Relative Frequency: The proportion of observations in each class (\frac{\text{Class Frequency}}{\text{Total Frequency}}).
Ogive: A line graph that displays the cumulative frequency or cumulative relative frequency against the upper class boundaries. It helps visualize the shape of the cumulative distribution.
Skew from Ogive: A right-skewed (positive skew) distribution has a heavier bottom tail on the ogive, indicating more lower values. A left-skewed (negative skew) distribution has a heavier upper tail, indicating more higher values. A symmetric distribution forms an S-shape.
Limitations of Data Tables: While providing detail, large tables can lead to information overload and make it difficult to visualize patterns. Having too few classes in a frequency table can obscure the true shape of the data.
Advantages/Disadvantages of Tables vs. Charts:
Tables: Offer more detailed information but can be hard to visualize patterns.
Charts: Make patterns easy to see but may lose some specific detail.
Pie Chart vs. Bar Chart: A pie chart is preferable for visualizing parts of a whole, specifically percentages or proportions of a total. Bar charts are better for comparing different categories or displaying exact frequencies/values.
Measures of Central Tendency & Spread for Sample Data (1, 4, 4, 9, 10, 13, 15, 20, 21, 30)
Sample Mean (\bar{x}) (N=10): Sum of all values divided by the number of values.
\bar{x} = \frac{1 + 4 + 4 + 9 + 10 + 13 + 15 + 20 + 21 + 30}{10} = \frac{127}{10} = 12.7.
Note: The lecturer used a hypothetical symmetrically spaced dataset (e.g., 1,3,5,7,9) to demonstrate explaining the mean of 5 without calculation by observing symmetry around the center.
Mode: The value that appears most frequently in the dataset.
For the given data, the mode is 4.
Note: If all values appear with the same frequency (e.g., all unique), there is no mode.
Median (Q_2): The middle value when the data is ordered.

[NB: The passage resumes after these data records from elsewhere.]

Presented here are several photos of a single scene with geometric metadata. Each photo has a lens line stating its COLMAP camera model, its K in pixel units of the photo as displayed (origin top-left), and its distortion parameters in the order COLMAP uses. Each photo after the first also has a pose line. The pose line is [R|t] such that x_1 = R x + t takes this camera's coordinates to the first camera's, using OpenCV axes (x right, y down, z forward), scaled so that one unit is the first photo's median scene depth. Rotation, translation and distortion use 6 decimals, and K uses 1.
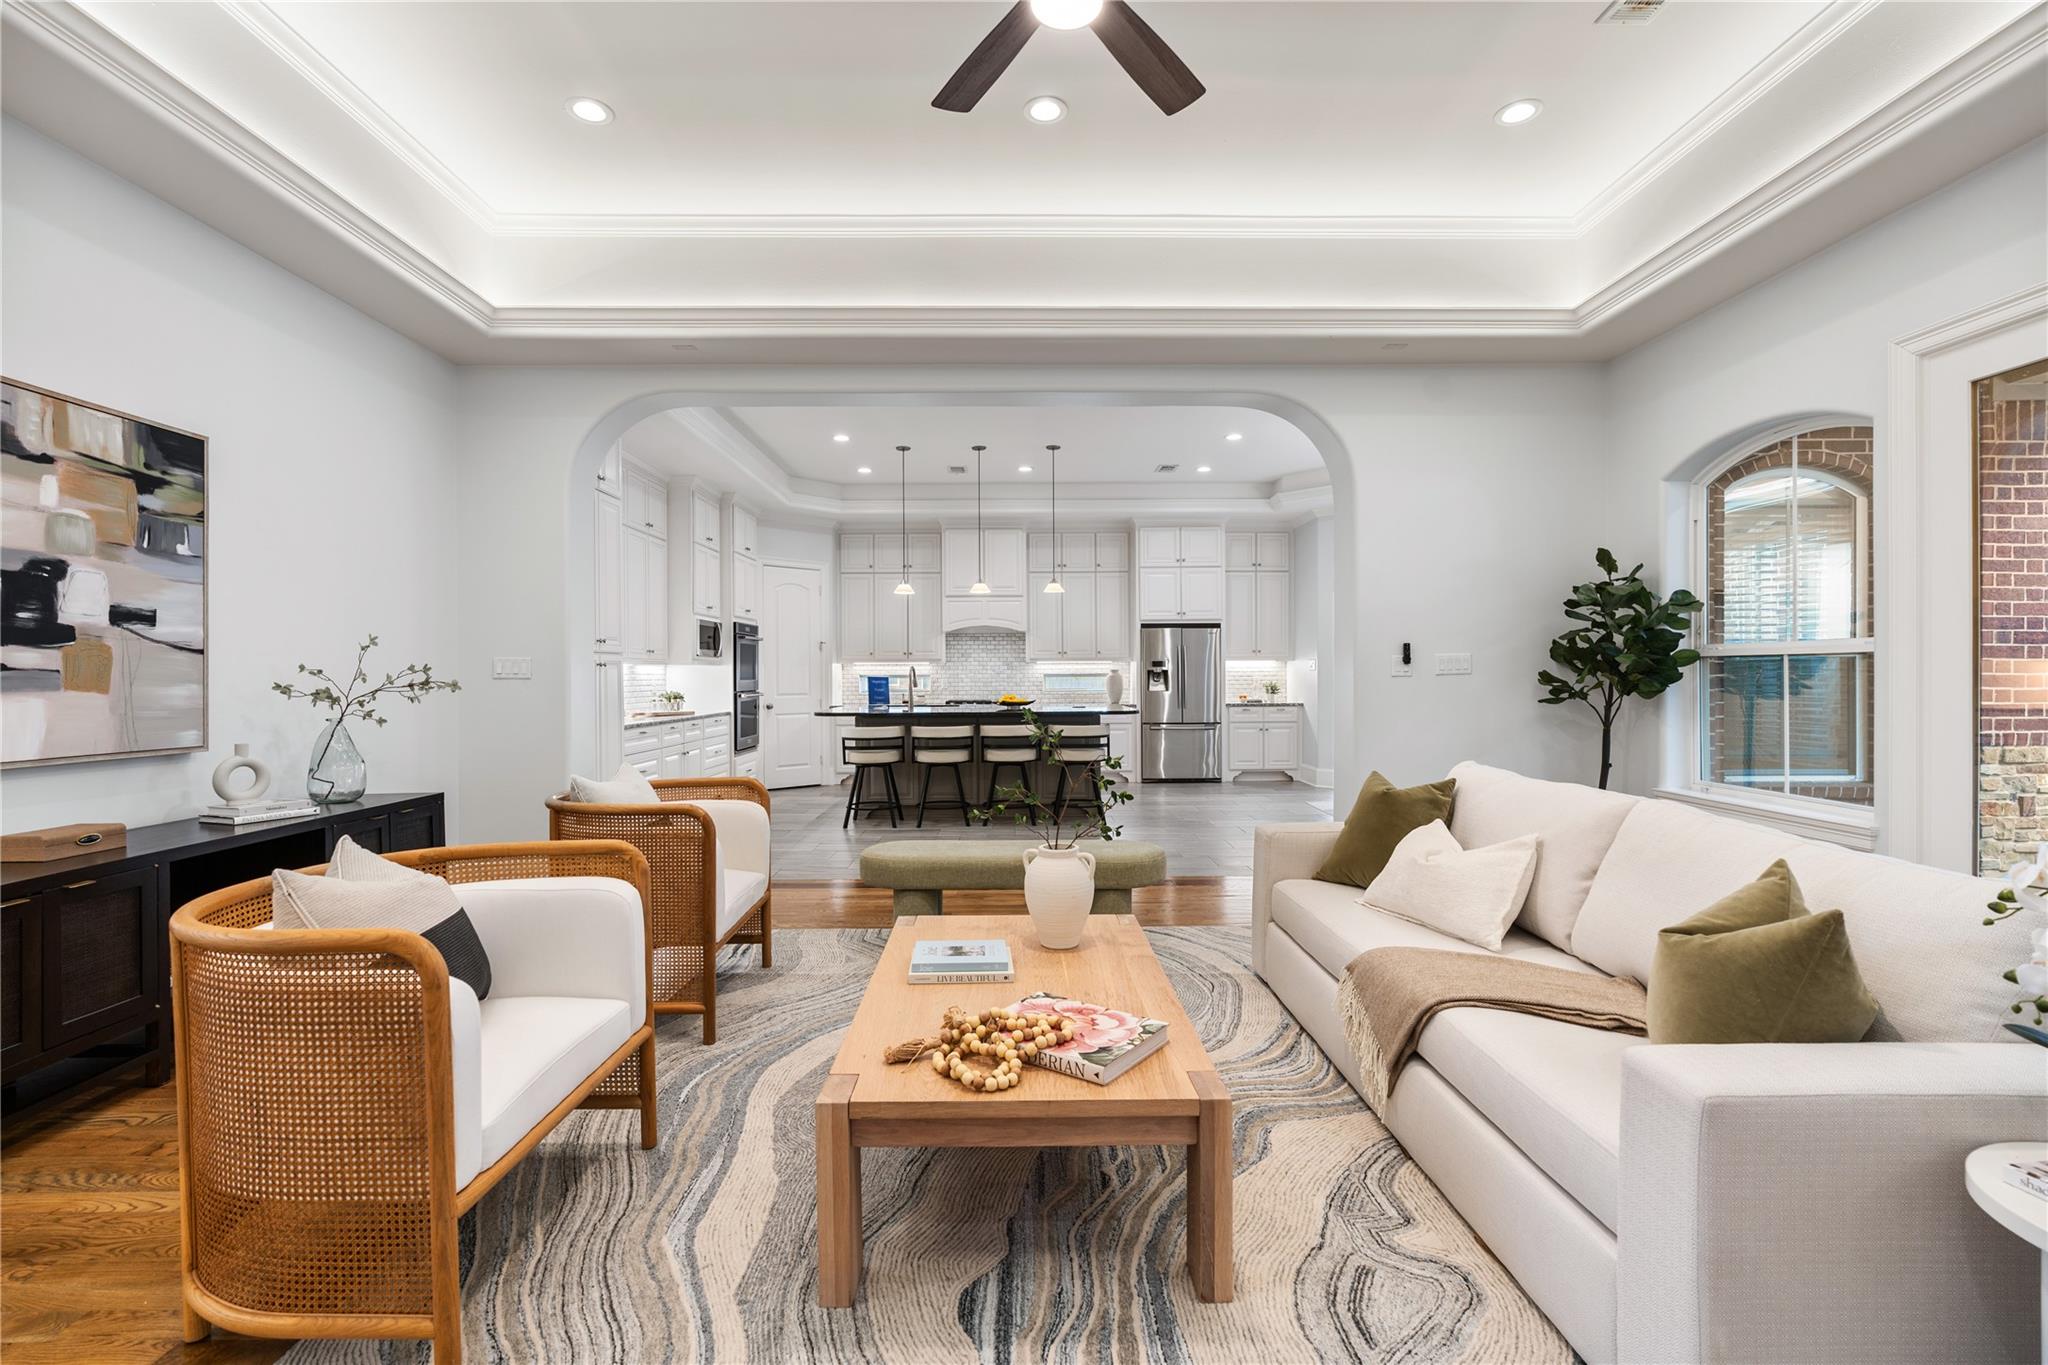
lens RADIAL K [[916.6, 0, 1016.9], [0, 916.6, 677.9], [0, 0, 1]] dist [-0.011960, 0.004616]
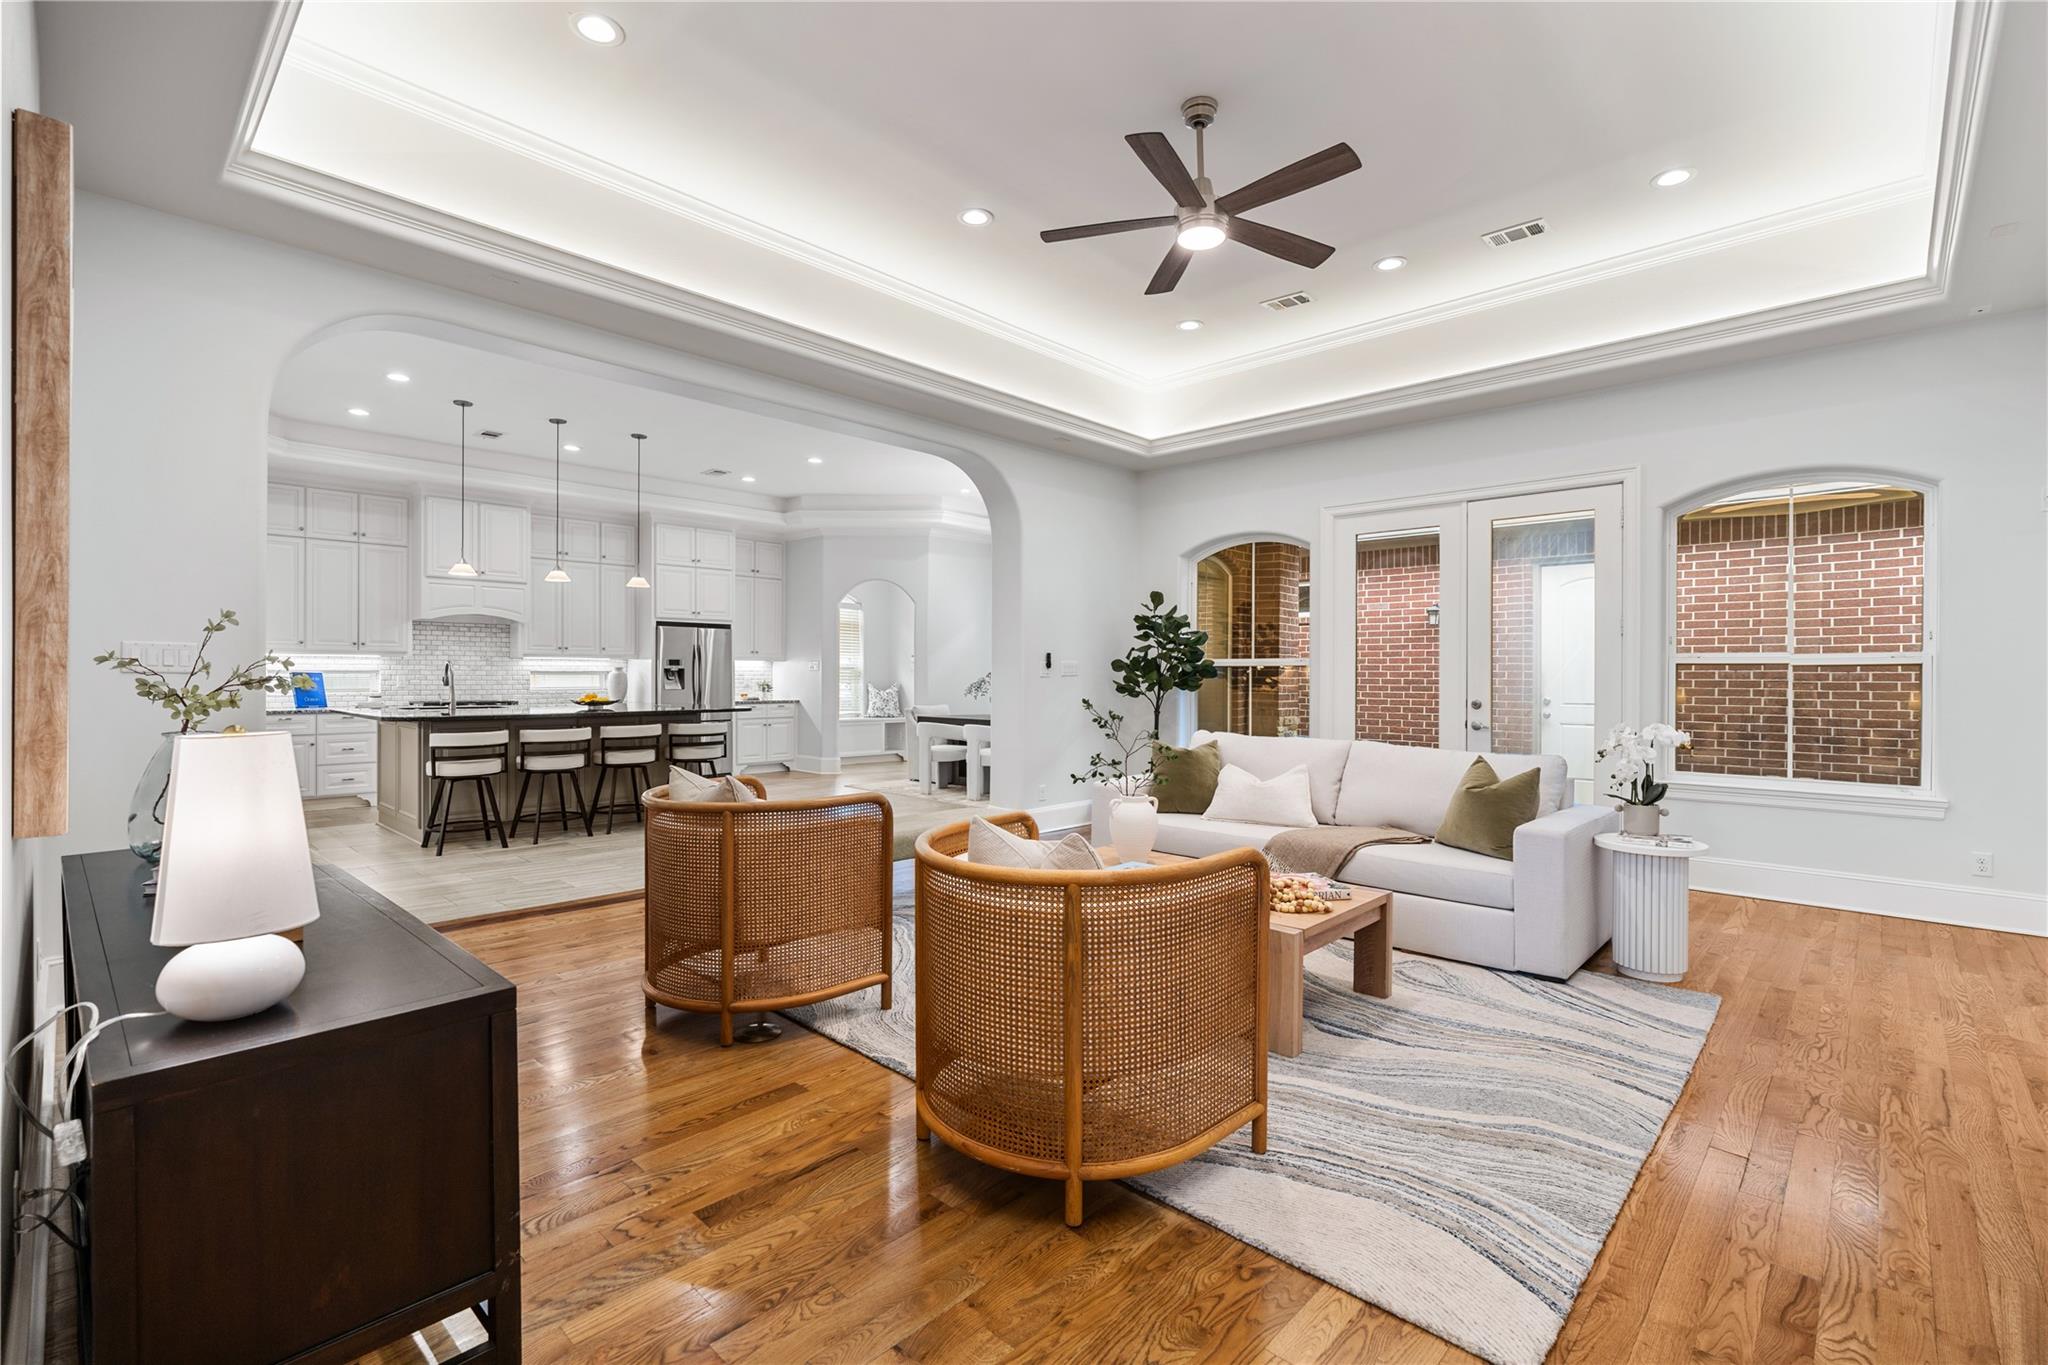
lens RADIAL K [[916.6, 0, 1025.2], [0, 916.6, 673.4], [0, 0, 1]] dist [-0.011960, 0.004616]
pose [[0.692954, 0.008732, 0.720929, -0.609351], [-0.005381, 0.999961, -0.006939, 0.003036], [-0.720961, 0.000929, 0.692975, 0.071318]]
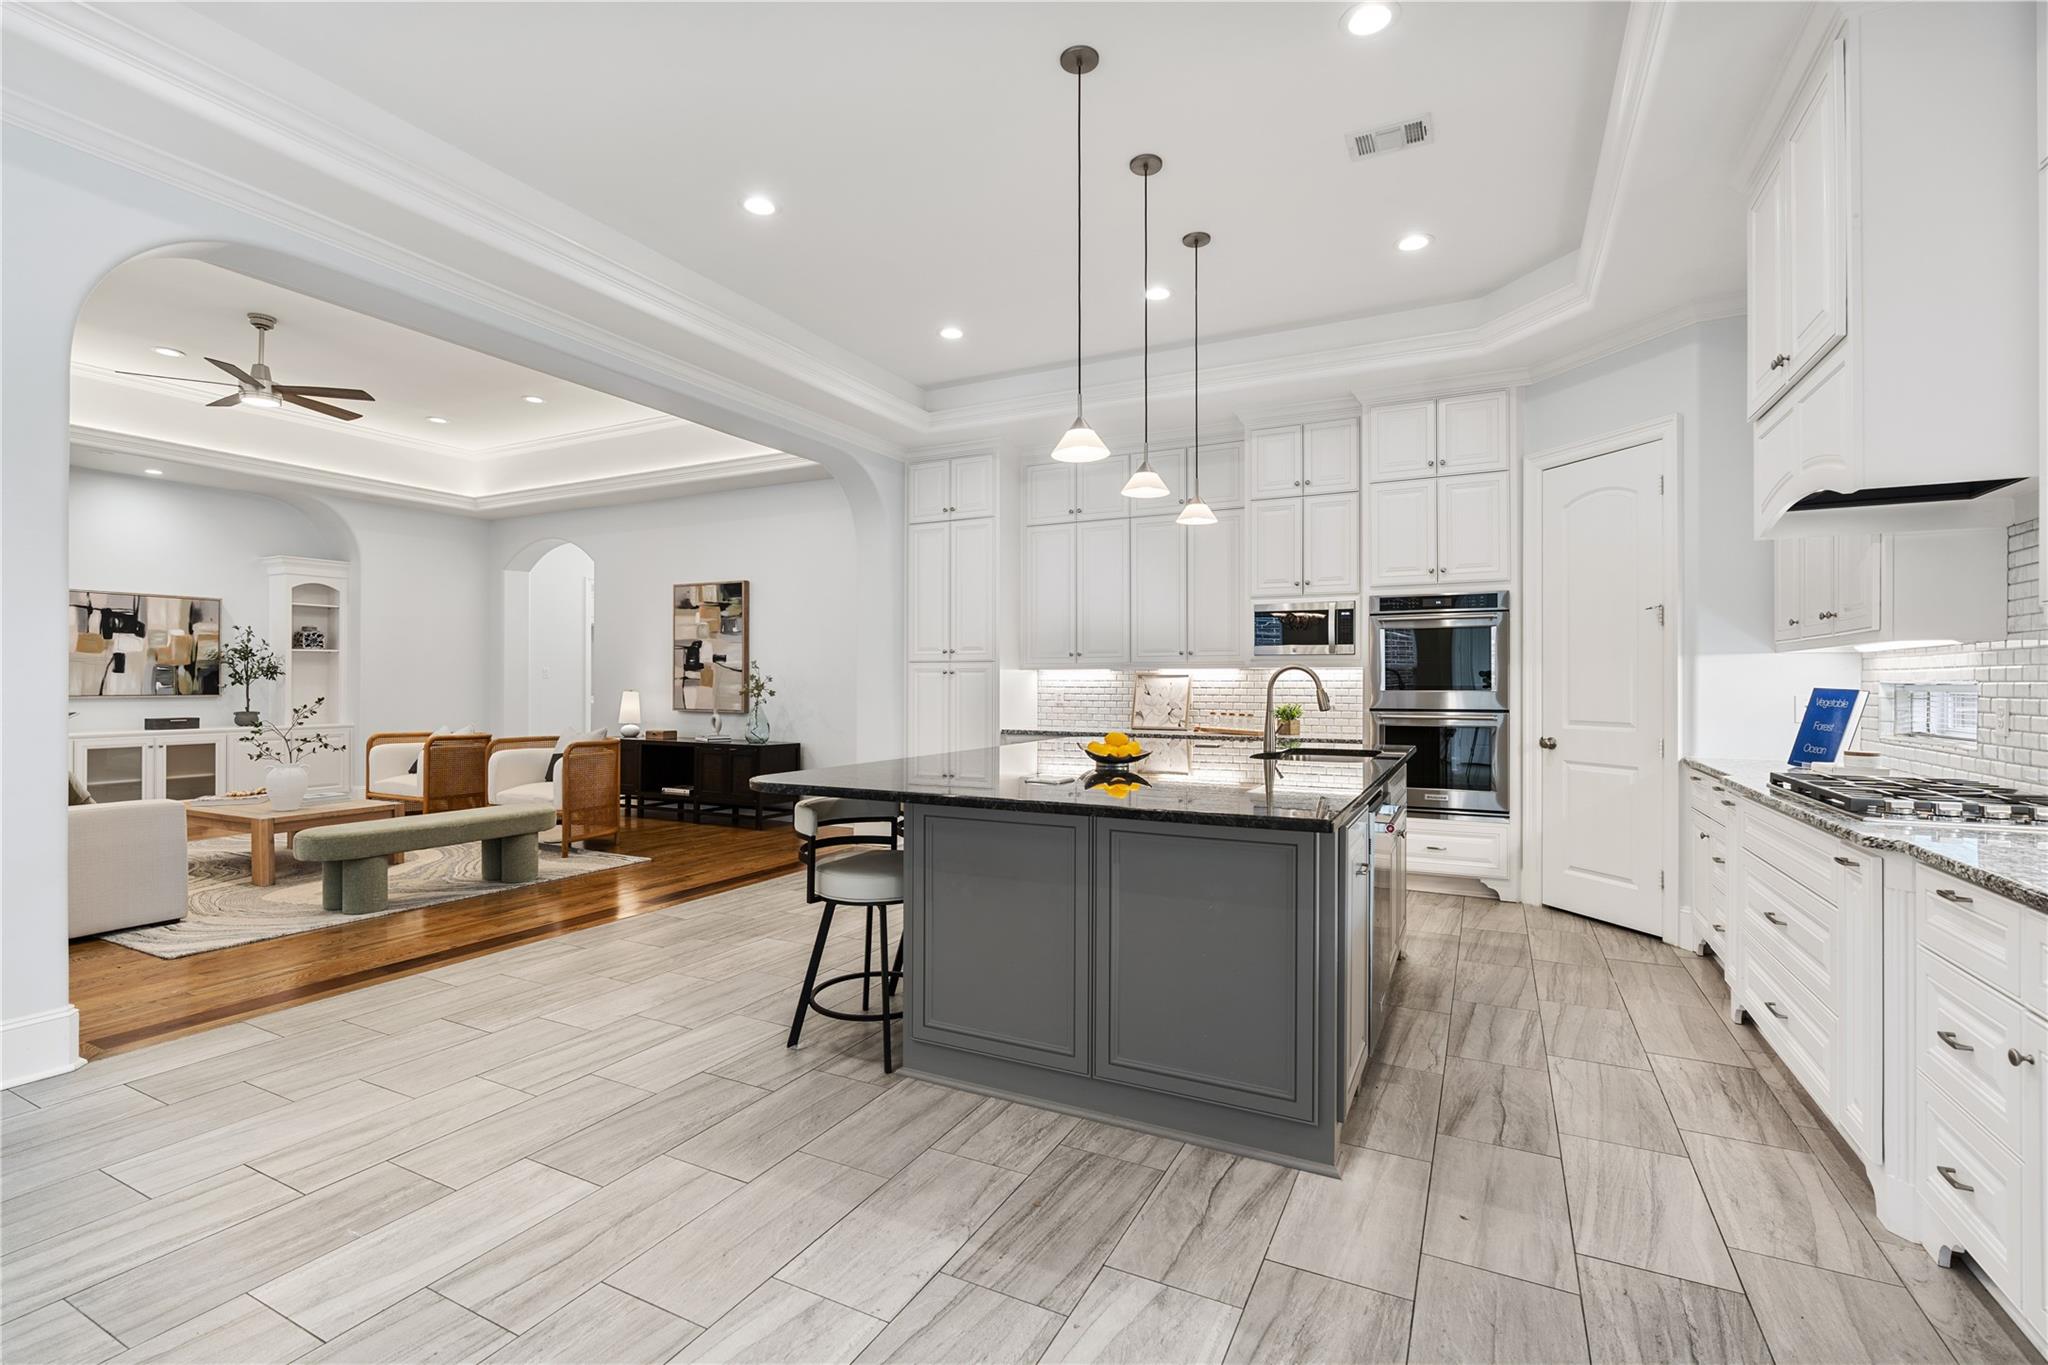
lens RADIAL K [[916.6, 0, 1024.4], [0, 916.6, 677.0], [0, 0, 1]] dist [-0.011960, 0.004616]
pose [[-0.461232, -0.002905, -0.887275, 0.611782], [-0.003737, 0.999992, -0.001331, -0.008642], [0.887271, 0.002702, -0.461240, 1.898645]]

For an even number of data points, it's the average of the two middle values.
Ordered: 1, 4, 4, 9, \mathbf{10}, \mathbf{13}, 15, 20, 21, 30.
Median = \frac{10 + 13}{2} = 11.5.
Range: The difference between the highest and lowest values.
Range = 30 - 1 = 29.
Interquartile Range (IQR): The range of the middle 50\% of the data, calculated as the difference between the third quartile (Q3) and the first quartile (Q1).
\text{First Half (for } Q1\text{)}: 1, 4, 4, 9, 10. Q1 = 4.
\text{Second Half (for } Q3\text{)}: 13, 15, 20, 21, 30. Q3 = 20.
IQR = Q3 - Q1 = 20 - 4 = 16.
IQR vs. Range: The IQR is generally a better measure of spread than the range because it is less affected by outliers (extremely large or small values) and focuses on the spread of the typical, central values.
Sample Variance (s^2): Measures the average of the squared differences from the mean.
Formula: s^2 = \frac{\sum x^2 - n\bar{x}^2}{n-1} (for sample variance).
Units of Variance: If the original data units are in meters, the variance will be in meters squared (m^2), which is not intuitive.
Standard Deviation (s): The square root of the variance (s = \sqrt{s^2}). It is generally preferred over variance because it has the same units as the original data, making it easier to interpret.